ESP8266 on batteries, discharge curves

So how long would a simple configuration last running on batteries…

Only one way to find out.

The circuit is very basic. An ESP12 module on a carrier, the required pull up/down resistors, and a HTU21D humidity/temperature sensor. Power source is 2 alkaline C-cells. No regulator, just powered direct from the batteries.

The two C-cells measured about 3.15V to start and the ESP data sheet says it runs down to 2.5V. Data is read from the sensor every 3-min then posted by UDP packet to a local Influx-DB on a Raspberry-Pi. UDP because its fast and the occasional lost packet is not an issue for this function.

This is the 1st (nearly) 6-months.

The steps at 1,2,3 were because when the ESP wakes up from sleep and tries to connect, on these occasions the local WiFi was missing so instead of just going back to sleep, it kept trying to connect. This had a significant impact on the battery. I found it interesting that after the battery takes a bigger discharge-hit, it recovers somewhat in the time after. This can be over several days or a week or more.

4 was when i decided to tweak the software and fix the constant-retries issue but then I discovered that a breaking-change happened when I upgraded from ESP (arduino) 2.74 to 3.02.

Now WiFi defaults to WiFi OFF at the start of a sketch so every connect takes longer.
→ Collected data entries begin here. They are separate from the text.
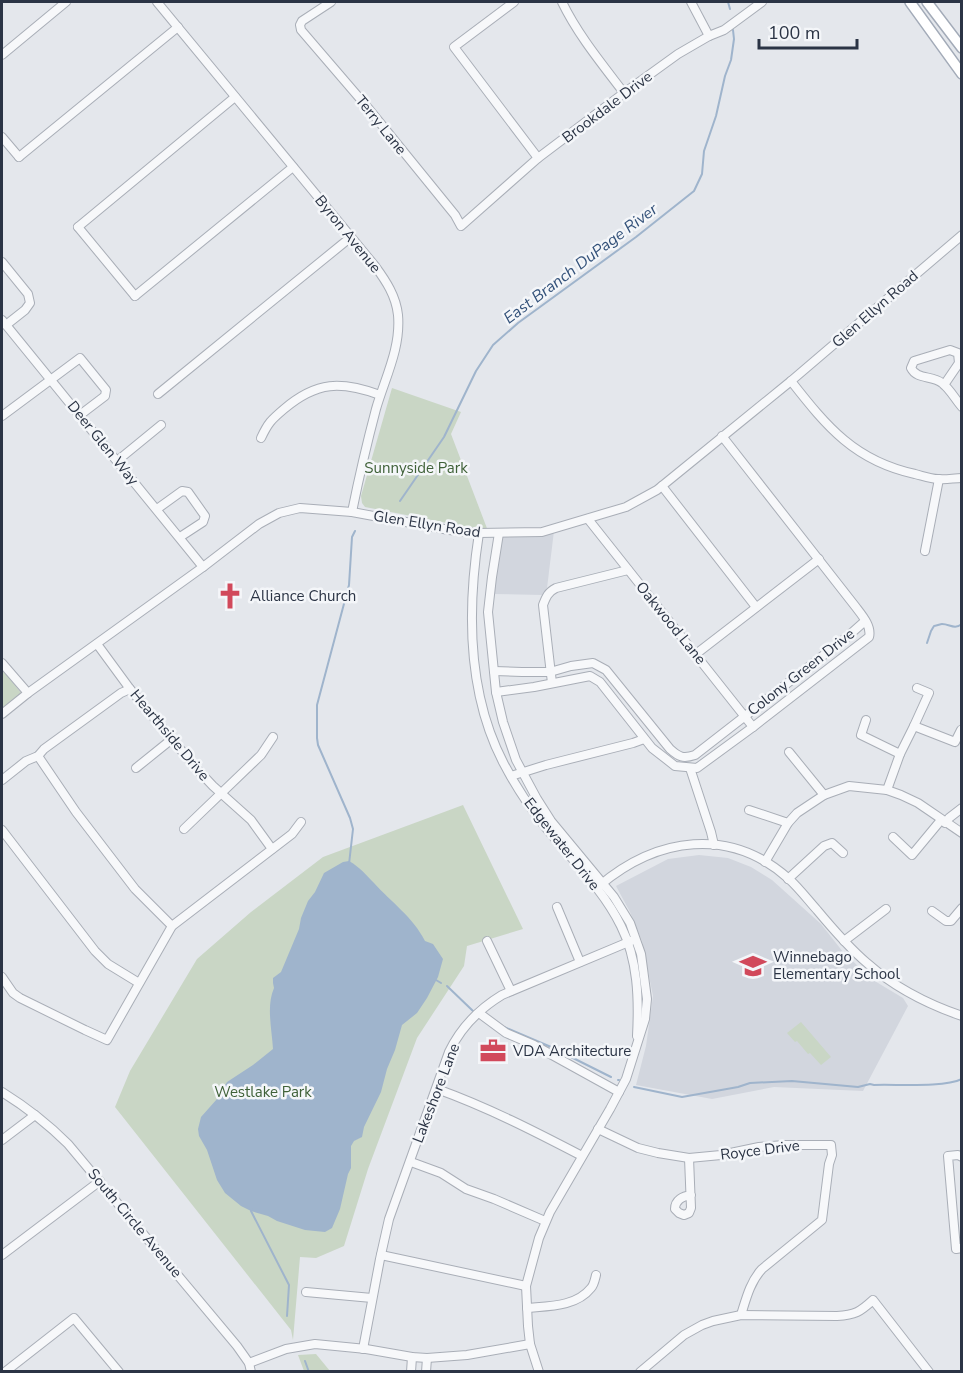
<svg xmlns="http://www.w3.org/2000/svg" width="963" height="1373" font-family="'Nunito Sans',sans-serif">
<rect width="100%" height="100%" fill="#e4e7ec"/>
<g fill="#d2d6de">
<polygon points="554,531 547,588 542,595 492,594 500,535"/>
<polygon points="699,855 728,858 751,867 772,880 821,924 843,952 873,980 903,998 908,1006 863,1091 774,1087 712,1099 636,1085 646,1046 653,996 642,941 630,912 616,886 668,859"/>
</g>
<g fill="#c9d6c5">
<polygon points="392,388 461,412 451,434 488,531 365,507 362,503 361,496"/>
<polygon points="2,669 22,694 2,709"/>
<polygon points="463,805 523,929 467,946 464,966 417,1038 368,1169 344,1246 316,1258 300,1257 293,1340 291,1330 115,1107 130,1071 197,959 251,912 323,857"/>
<polygon points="801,1022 831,1057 821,1065 810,1053 808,1054 797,1041 795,1042 787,1033"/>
<polygon points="316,1354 330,1371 304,1371 298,1355"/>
</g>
<path fill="#9fb4cc" d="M349,861C361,868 365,874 374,883C391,902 413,917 425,941L433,944L443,959L438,977L427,998L417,1013L402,1025L395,1050L387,1069L381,1092L364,1127L362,1137L354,1141L351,1146V1168L348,1174L340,1209L332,1228L325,1232L305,1230L277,1221L268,1216L251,1211L241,1206L225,1193L217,1180L207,1150L199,1136L198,1129L201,1117L217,1099L227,1082L253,1065L273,1049C272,1030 266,1006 274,988L273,983V978L281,972L299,929L301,918L308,901L315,892L324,873L343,862Z"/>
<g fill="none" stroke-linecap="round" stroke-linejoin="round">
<g stroke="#9fb4cc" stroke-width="2">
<polyline points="728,2 730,9"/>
<polyline points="400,501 444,437 476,371 493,345 518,323 636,237 694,191 702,174 704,151 716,116 725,76 731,60 734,39 733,30"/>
<path d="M927,643L931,631L934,626C935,626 941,624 942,624C950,624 954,630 962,624"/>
<polyline points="349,864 353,829 350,818 318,745 317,738 317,705 349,585 352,537 355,531"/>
<polyline points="436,980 441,983"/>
<polyline points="447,986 473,1011"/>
<polyline points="504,1027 551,1047 611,1077"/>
<polyline points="618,1080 619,1080"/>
<path d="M634,1087L682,1097L738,1087L750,1083L792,1081L858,1087L870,1084L874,1085C896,1084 943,1088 962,1079"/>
<polyline points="252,1209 251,1211 289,1285 287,1316"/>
<polyline points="305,1361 309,1372"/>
</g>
<g stroke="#a9aeb7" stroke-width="10">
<g id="minor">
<path d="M157,2L375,266C386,281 396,296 398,315C401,348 385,378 376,409C367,443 359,477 352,512"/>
<polyline points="331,2 302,21 300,25 301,30 368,108 455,215 461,226 538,158 624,93 678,54 709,36 724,30 762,2"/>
<polyline points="514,2 454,47 538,158"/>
<path d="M562,2C578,35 602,64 624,93"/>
<polyline points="691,2 709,36"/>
<polyline points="2,55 66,2"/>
<polyline points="2,137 19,157"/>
<polyline points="19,157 178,27"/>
<polyline points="78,227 235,97"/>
<polyline points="78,227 135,296"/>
<polyline points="2,262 28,294 30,303 25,310 6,325"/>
<polyline points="135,296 293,167"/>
<polyline points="2,320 203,567"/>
<path d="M791,381C827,427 855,461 915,474C923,476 931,479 938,479C946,480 954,478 962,478"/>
<path d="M944,385L959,363L958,353L950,350L914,361L911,368C917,380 932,375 942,383C950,389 955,399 962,407"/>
<polyline points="158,394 351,237"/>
<polyline points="2,416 80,358 106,390 105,396 80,415"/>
<path d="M261,438C268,423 271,420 284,409C317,381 341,381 380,395"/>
<polyline points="117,461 161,425"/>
<polyline points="662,486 756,607"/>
<polyline points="157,509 182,491 188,492 205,516 203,522 180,537"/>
<polyline points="588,519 753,727"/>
<path d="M479,533C467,610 467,694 504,764C516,787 530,808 546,828C572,860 603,889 621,926C638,960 639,999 637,1036"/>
<polyline points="499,533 492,577 488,612 496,692 503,722 516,760 537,799 551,821 614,897 630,923 641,954 647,999 645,1019 626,1079 610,1109 550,1212 539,1238 526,1286 528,1326 530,1344 539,1372"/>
<polyline points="925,551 939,479"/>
<polyline points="97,644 130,689 196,768 213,786 251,820 272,849"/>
<polyline points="696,654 819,559"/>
<polyline points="2,663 28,693"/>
<path d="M494,671L522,672H550L571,666L593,663L606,670L670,749C679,757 683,759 695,755L847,637L865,621"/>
<path d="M552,683L543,605C546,597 548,592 556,588L628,570"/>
<path d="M496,692L534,687L590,676L600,682L652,748L675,766L697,768L753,727L869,637C872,626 861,614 855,606L722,436"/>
<polyline points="2,714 28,693 203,567 259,524 279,513 300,508 352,512 449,530 479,533 542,532 626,507 657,490 791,381 962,235"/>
<polyline points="866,720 861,735 900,754"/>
<polyline points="914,726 955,742 961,730"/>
<polyline points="789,752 824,795"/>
<polyline points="38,756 76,812 135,889 172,926"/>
<polyline points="136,768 172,739"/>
<polyline points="690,768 711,832 714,845"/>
<polyline points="511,776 546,765 633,743 644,739"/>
<polyline points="2,780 26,761 38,756 44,749 121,693 130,689"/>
<polyline points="887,790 900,754 914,726 929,693 917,688"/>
<polyline points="749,810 788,823"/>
<polyline points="945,823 949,818 962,808"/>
<polyline points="184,829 261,755 273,737"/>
<polyline points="2,830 95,951 108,964 139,983"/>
<polyline points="893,837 912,855 941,820"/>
<polyline points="765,862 788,823 797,813 824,795 849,786 887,790 901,795 918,803 962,833"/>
<polyline points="788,879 824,846 832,843 843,853"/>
<path d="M599,886C657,837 730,826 789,879C799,888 808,900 817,910C832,928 848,947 867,963C894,987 927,1004 962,1016"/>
<polyline points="557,907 580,962"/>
<polyline points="932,911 946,921 951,921 962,908"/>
<polyline points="487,941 511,991"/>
<polyline points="844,941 886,909"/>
<polyline points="2,977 13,993 20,998 85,1030 107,1040 172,926 292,834 301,822"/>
<polyline points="479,1013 506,1033 534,1045 619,1092"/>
<path d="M437,1089C487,1107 534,1131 582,1156"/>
<path d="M2,1092C26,1107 48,1124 68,1144L237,1346L249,1363L251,1372"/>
<path d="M598,1129L638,1148L658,1153L689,1158L721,1155L759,1147L784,1145H831L832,1155L829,1164L822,1220L762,1269C750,1282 746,1299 741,1315"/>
<polyline points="2,1140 35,1115"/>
<polyline points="962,1157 958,1155 948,1156 956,1249 962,1248"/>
<path d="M689,1158L691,1208L689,1213L684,1215L679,1213L675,1209C675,1200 683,1196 691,1195"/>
<polyline points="411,1162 441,1173 466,1189 494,1199 545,1221"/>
<polyline points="2,1255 100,1181"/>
<polyline points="381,1255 526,1286"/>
<polyline points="306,1292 372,1298"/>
<path d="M527,1308C548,1306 576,1307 591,1288C594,1285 595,1279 596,1275"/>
<path d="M363,1349L380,1259L389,1219L449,1052C461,1027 479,1009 502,995L631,941"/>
<polyline points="249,1363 286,1349 315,1344 366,1349 412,1357 427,1358 467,1355 530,1344"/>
<polyline points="5,1372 74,1318 119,1372"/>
<polyline points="411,1372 412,1357"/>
<polyline points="426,1372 427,1358"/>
<path d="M640,1372L684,1335L702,1325L713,1321L741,1315L837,1316C855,1315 860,1312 873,1300L929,1372"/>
</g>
</g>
<g stroke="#a3abb8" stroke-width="12">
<g id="major">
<polyline points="910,2 962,74"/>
<polyline points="927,2 962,48"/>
</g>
</g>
<use href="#minor" stroke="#f7f8fa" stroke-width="8"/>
<use href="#major" stroke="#fff" stroke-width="9"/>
</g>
<defs>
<g id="church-bare" transform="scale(2.07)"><path d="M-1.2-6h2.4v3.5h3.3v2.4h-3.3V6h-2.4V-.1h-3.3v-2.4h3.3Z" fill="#d1495b" stroke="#f4f6f9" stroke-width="2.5" paint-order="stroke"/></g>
<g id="school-bare" transform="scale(2.07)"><path d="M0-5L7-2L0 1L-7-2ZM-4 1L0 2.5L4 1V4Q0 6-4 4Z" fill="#d1495b" stroke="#f4f6f9" stroke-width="2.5" paint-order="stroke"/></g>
<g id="office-bare" transform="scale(2.07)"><path d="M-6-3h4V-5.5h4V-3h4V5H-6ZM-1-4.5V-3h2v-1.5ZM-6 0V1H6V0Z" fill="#d1495b" stroke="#f4f6f9" stroke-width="2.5" paint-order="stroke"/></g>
</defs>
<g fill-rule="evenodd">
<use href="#church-bare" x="230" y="596"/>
<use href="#school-bare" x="753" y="966"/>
<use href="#office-bare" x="493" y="1051"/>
</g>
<g text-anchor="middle" stroke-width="5" stroke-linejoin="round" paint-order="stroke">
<g font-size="15" fill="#2b3445" stroke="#f4f6f9">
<text transform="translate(607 107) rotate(-37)" y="5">Brookdale Drive</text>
<text transform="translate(381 125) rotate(51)" y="5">Terry Lane</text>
<text transform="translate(348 234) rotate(51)" y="5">Byron Avenue</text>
<text transform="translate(875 309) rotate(-41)" y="5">Glen Ellyn Road</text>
<text transform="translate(103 443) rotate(51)" y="5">Deer Glen Way</text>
<text transform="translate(427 524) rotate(9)" y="5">Glen Ellyn Road</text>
<text transform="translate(671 623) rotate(51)" y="5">Oakwood Lane</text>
<text transform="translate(801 672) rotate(-38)" y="5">Colony Green Drive</text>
<text transform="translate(170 735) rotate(50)" y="5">Hearthside Drive</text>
<text transform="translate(562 844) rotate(52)" y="5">Edgewater Drive</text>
<text transform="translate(436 1093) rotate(-69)" y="5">Lakeshore Lane</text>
<text transform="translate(760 1150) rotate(-7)" y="5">Royce Drive</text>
<text transform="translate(135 1223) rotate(50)" y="5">South Circle Avenue</text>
</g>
<g font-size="15" fill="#3f6138" stroke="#f4f6f9">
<text x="416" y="473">Sunnyside Park</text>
<text x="263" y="1097">Westlake Park</text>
</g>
<g font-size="15" fill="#2b3445" stroke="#f4f6f9" text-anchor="start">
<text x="250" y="601">Alliance Church</text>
<text x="773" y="962">Winnebago<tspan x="773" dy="17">Elementary School</tspan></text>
<text x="513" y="1056">VDA Architecture</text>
</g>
<g font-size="16" font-style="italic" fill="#34527a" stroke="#f4f6f9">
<text transform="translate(580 263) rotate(-37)" y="6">East Branch DuPage River</text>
</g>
</g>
<rect width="963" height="1373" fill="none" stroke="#2b3445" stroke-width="6"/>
<path d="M759 39v9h98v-9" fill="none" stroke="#2b3445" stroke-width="3"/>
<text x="768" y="39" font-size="18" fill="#2b3445" stroke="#f4f6f9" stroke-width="4.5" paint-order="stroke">100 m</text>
</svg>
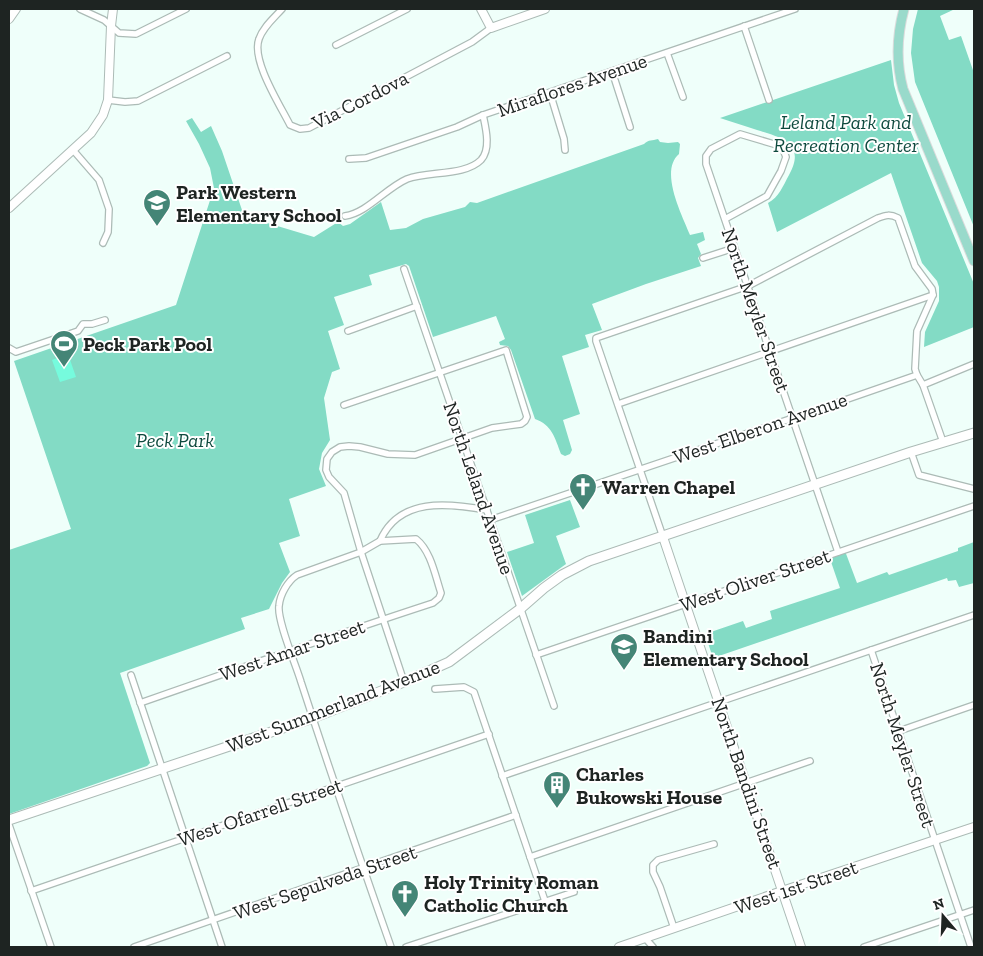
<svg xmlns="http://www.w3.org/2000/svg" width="983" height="956" viewBox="0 0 983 956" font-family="'Zilla Slab',serif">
  <rect width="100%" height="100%" fill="#effffa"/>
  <!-- green -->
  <g fill="#83dbc5">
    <path d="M918,9H955L940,16L949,40L961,36L974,73V227L915,82L911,53L913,29Z"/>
    <path d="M891,60L894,85L899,103L974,284V327L924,347L925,332L939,301V287L937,281L922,263L891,173L777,232L768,203C779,197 783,186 789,175C806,144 783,138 757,130C745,126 732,122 720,118Z"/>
    <path d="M192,118L201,132L211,126L222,151L244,216L314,237L338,222L343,226L350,224L381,202L390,230L406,228L423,219L465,207L470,202L477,203L644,144C649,139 652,141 658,139L660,142L668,143L678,142L680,144L679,154C659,171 682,215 690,235L703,232L705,240L697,244L701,254L698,258L701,266L646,284L592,304L602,330L585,335L589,347L562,356L580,414L563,420L572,450L570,454L565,456L561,454C555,438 552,425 535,419L511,350L508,346L500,345L499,342L505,339L496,316L433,337L409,266L406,264L369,275L372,285L334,297L344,325L328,331L340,369L332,372L324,398L330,440L322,453L319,469L326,486L289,499L300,536L279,543L290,572L282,583L269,609L241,618L245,629L120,673L150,763L147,766L9,814V550L71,529L14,361L176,305L214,188L210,168L199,144L186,121Z"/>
    <path d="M570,500L580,527L556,536L566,564L522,596L507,552L534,543L525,515Z"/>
    <path d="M974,542V583L959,587L956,580L948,581L947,578L713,658L705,634L743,621L746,628L772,619L770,611L840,588L829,556L845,551L857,583L887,572L889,575L958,551V548Z"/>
  </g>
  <!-- water -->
  <path fill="#76fbdd" d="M68,354L76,377L60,382L52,360Z"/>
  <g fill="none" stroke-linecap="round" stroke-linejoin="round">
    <defs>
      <g id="minor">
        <path d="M80,9L104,20L119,33L136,34L186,9"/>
        <path d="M282,9C274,18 263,27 259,39C251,60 280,105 290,125L300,129L309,128L472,42L491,28"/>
        <path d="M744,26L769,100"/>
        <path d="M336,45L407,9"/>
        <path d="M667,53L683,97"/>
        <path d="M612,71L630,127"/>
        <path d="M550,93L564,139L565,150"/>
        <path d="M108,100L125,102L138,101L227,56"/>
        <path d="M73,150L99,180L109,209L108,232L103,243"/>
        <path d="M349,159L366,158L457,127L483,115L795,9"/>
        <path d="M345,216C367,213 386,188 407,179C429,171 465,176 481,160C491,149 486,129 483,115"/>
        <path d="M725,219L767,196L781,171L786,157L783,149L777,145L740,134L711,149L706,156V164C750,294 795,423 838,552"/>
        <path d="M703,258L734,248"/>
        <path d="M404,269L554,706"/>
        <path d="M348,331L417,306"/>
        <path d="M9,348L16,352L78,331L83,324H92L105,320"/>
        <path d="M923,385L974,364"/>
        <path d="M618,404L933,295"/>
        <path d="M344,405L506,350L527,417L525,421L521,424L492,428L415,455L388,454L360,447L349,446L340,447L332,452L327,459L326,470L329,477L344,493L361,552L404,682"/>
        <path d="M911,452L919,475L974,489"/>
        <path d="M490,520L793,418L917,375"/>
        <path d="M663,537L596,341V338L748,286L878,218C886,215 890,214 898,218L915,266L932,289L933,295L917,331L915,369L917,375L923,385L943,442"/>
        <path d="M380,541C399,497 448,503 487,510"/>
        <path d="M871,650L971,947"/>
        <path d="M536,655L974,506"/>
        <path d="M131,675L222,947"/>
        <path d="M435,689L464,687L474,692L545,901"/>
        <path d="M140,703C237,669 335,635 433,603L439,598L441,593C435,575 431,551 416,539L380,541L361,552L297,575C288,581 280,594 279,606C277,621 296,665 301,682C330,771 360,859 391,947"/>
        <path d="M899,731L974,705"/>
        <path d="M502,776L974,615"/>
        <path d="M9,825L51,947"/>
        <path d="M530,857L810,761"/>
        <path d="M31,891L489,734"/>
        <path d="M674,928L660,887L653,872V865L658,860L714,844"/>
        <path d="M645,938L653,947"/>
        <path d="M134,947L516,815"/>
        <path d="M406,947L574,892"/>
        <path d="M864,947L974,910"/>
      </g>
      <g id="tertiary">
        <path d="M481,9L491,28L545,9"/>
        <path d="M9,19L16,9"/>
        <path d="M9,208L91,133L103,115L108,100L111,26L113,9"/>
        <path d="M663,537L801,947"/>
        <path d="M619,947L782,891L974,827"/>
      </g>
      <path id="secondary" d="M9,820L313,718L404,682L449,662L520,609L544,588L562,575L589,561L911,452L974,433"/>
      <path id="primary" d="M904,9C897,35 896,63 903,89L974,261"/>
    </defs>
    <!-- minor casing -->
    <use href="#minor" stroke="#acbbb6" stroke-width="8"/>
    <!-- tertiary casing -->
    <use href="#tertiary" stroke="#acbbb6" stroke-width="10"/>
    <!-- secondary casing -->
    <use href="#secondary" stroke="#acbbb6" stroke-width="11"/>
    <!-- primary casing -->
    <use href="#primary" stroke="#dbdcdc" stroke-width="11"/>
    <!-- minor -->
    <use href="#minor" stroke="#fff" stroke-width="5.5"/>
    <!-- tertiary -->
    <use href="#tertiary" stroke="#fff" stroke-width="8"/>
    <!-- secondary -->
    <use href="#secondary" stroke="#fff" stroke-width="9"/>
    <!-- primary -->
    <use href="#primary" stroke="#99dacb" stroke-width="9"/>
  </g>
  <!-- icons -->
  <defs>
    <symbol id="school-pin" viewBox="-11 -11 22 30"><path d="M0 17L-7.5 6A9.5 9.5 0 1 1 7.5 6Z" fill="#448576" stroke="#fff"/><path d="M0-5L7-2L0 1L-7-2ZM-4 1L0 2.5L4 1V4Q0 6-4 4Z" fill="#fff"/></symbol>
    <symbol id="stadium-pin" viewBox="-11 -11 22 30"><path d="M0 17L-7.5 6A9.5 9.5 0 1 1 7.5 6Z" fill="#448576" stroke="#fff"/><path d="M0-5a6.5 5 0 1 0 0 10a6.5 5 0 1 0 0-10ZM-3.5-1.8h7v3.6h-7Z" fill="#fff"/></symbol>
    <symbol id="church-pin" viewBox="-11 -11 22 30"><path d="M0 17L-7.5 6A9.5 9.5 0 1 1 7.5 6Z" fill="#448576" stroke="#fff"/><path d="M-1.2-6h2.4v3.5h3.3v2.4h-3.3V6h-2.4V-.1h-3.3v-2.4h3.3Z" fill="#fff"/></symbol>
    <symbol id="building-pin" viewBox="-11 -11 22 30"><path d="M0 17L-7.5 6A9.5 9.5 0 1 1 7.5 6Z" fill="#448576" stroke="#fff"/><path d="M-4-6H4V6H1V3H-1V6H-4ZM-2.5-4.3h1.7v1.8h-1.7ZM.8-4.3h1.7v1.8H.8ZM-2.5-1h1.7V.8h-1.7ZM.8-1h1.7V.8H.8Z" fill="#fff"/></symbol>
  </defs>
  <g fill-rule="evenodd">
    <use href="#school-pin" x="141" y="187" width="32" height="43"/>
    <use href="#stadium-pin" x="48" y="328" width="32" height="43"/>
    <use href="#church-pin" x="567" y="471" width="32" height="43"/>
    <use href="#school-pin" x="608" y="631" width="32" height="43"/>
    <use href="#building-pin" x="541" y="769" width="32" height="43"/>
    <use href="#church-pin" x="389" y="878" width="32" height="43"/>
  </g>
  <g text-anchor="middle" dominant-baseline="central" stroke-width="4" stroke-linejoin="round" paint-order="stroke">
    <!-- street labels -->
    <g font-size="20" fill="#1e2422" stroke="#fff">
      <text transform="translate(572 85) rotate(-19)">Miraflores Avenue</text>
      <text transform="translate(360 100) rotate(-27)">Via Cordova</text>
      <text transform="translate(756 310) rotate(71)">North Meyler Street</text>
      <text transform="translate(760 428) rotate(-19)">West Elberon Avenue</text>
      <text transform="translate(479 488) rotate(71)">North Leland Avenue</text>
      <text transform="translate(755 580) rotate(-19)">West Oliver Street</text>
      <text transform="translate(292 650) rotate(-19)">West Amar Street</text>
      <text transform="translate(333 706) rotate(-21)">West Summerland Avenue</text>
      <text transform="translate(903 745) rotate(72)">North Meyler Street</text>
      <text transform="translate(747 783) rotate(71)">North Bandini Street</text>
      <text transform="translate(260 812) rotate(-19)">West Ofarrell Street</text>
      <text transform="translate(325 882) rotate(-19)">West Sepulveda Street</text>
      <text transform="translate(796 887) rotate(-19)">West 1st Street</text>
    </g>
    <!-- park labels -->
    <g font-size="20" font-style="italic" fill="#0e4a3e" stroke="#fff">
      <text x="846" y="122">Leland Park and<tspan x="846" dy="23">Recreation Center</tspan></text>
      <text x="175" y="440">Peck Park</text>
    </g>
    <!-- poi labels -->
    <g font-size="20" font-weight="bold" fill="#1e2422" stroke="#fff" text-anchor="start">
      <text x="176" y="192">Park Western<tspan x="176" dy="23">Elementary School</tspan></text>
      <text x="83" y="344">Peck Park Pool</text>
      <text x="602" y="487">Warren Chapel</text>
      <text x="643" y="636">Bandini<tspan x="643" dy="23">Elementary School</tspan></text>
      <text x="576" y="774">Charles<tspan x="576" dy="23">Bukowski House</tspan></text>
      <text x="424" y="882">Holy Trinity Roman<tspan x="424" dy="23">Catholic Church</tspan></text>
    </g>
  </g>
  <!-- border -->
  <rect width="983" height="956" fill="none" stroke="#1e2422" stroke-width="20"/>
  <!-- north arrow -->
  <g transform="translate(943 916) rotate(341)" stroke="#ffffff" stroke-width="4" paint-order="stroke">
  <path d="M0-4L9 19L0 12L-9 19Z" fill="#1e2422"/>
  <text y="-8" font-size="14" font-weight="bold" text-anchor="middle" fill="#1e2422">N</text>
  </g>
</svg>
Another battery-hit from that one! Till I found the fix to change behaviour back to the old-method of WiFi ON at startup.

The green spikes are WiFi connect time. These vary considerably. This is a closer view of number 4 above.

Some connect times (in the early days) are over 10-sec which is a terrible waste of battery power. This is now changed so if no connection by 2.5-sec, it just goes back to sleep. No more retries if it fails (1,2,3 above), it now just shuts-down and tries again later. 2.5-sec is probably still too high as the green spikes for connect times are about 1.2-sec. It looks like if its not connected by 1.5-sec then its not going to happen is a sensible timescale.

This is 24hrs at the head of the graph. Almost all of the connect times are 253ms. This is slightly longer after the V3.02 changes. 247ms was the V2.74 baseline. Sometimes a 1.2-sec connection but the vast majority are pretty fast. Some gaps due to missing packets which could be because its UDP (and not a great environment), or possibly >2.5-sec WiFi timeouts. The time is measured from when millis() starts counting (prior to the user sketch beginning) till just before the UDP post.

Now the constant-retries has been fixed, and the attempt-connect time reduced to 2.5-sec it seems believable that I might get a year from this set of batteries. Battery voltage is now down to 2.85V from the starting 3.15V.

The early discharge rate was quite steep due to a combination of software (constant retries) and the initial discharge behaviour of the batteries but this has flattened out now. The major step (1) in the first graph probably lost a month or more of runtime.

Apart from my dodgy software, its doing a lot better than I thought it would. Running a WiFi sensor from batteries had never seemed that practical to me but it looks like it is more realistic than I had initially thought. Maybe it will manage a year, maybe not. Time will tell.

One year later and still going…